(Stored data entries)
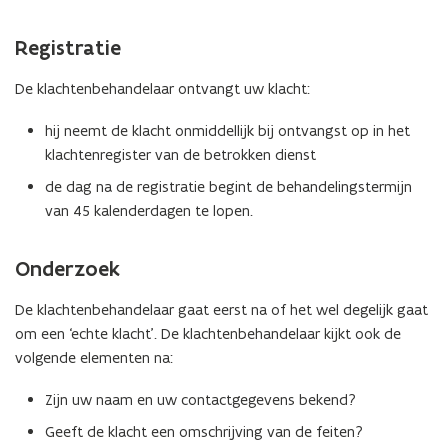
Registratie
De klachtenbehandelaar ontvangt uw klacht:
hij neemt de klacht onmiddellijk bij ontvangst op in het
klachtenregister van de betrokken dienst
de dag na de registratie begint de behandelingstermijn
van 45 kalenderdagen te lopen.
Onderzoek
De klachtenbehandelaar gaat eerst na of het wel degelijk gaat
om een ‘echte klacht’. De klachtenbehandelaar kijkt ook de
volgende elementen na:
Zijn uw naam en uw contactgegevens bekend?
Geeft de klacht een omschrijving van de feiten?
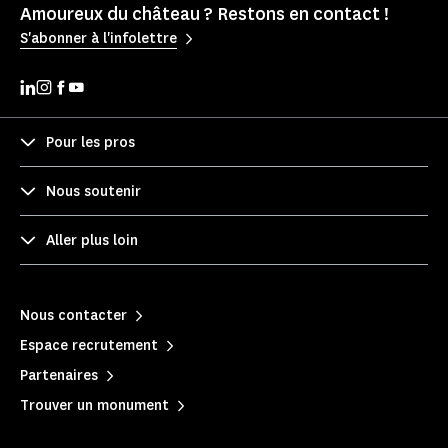
Amoureux du château ? Restons en contact !
S'abonner à l'infolettre
Pour les pros
Nous soutenir
Aller plus loin
Nous contacter
Espace recrutement
Partenaires
Trouver un monument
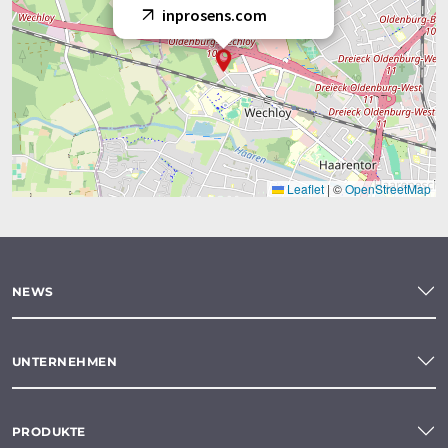
inprosens.com
Leaflet
|
©
OpenStreetMap
NEWS
UNTERNEHMEN
PRODUKTE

## TASK PROMPT
Write out every line of text from the records above word for word, leaving out the pictures.

## ANSWER BOX
Registratie
De klachtenbehandelaar ontvangt uw klacht:
hij neemt de klacht onmiddellijk bij ontvangst op in het
klachtenregister van de betrokken dienst
de dag na de registratie begint de behandelingstermijn
van 45 kalenderdagen te lopen.
Onderzoek
De klachtenbehandelaar gaat eerst na of het wel degelijk gaat
om een ‘echte klacht’. De klachtenbehandelaar kijkt ook de
volgende elementen na:
Zijn uw naam en uw contactgegevens bekend?
Geeft de klacht een omschrijving van de feiten?
Amoureux du château ? Restons en contact !
S'abonner à l'infolettre
Pour les pros
Nous soutenir
Aller plus loin
Nous contacter
Espace recrutement
Partenaires
Trouver un monument
inprosens.com
Leaflet
|
©
OpenStreetMap
NEWS
UNTERNEHMEN
PRODUKTE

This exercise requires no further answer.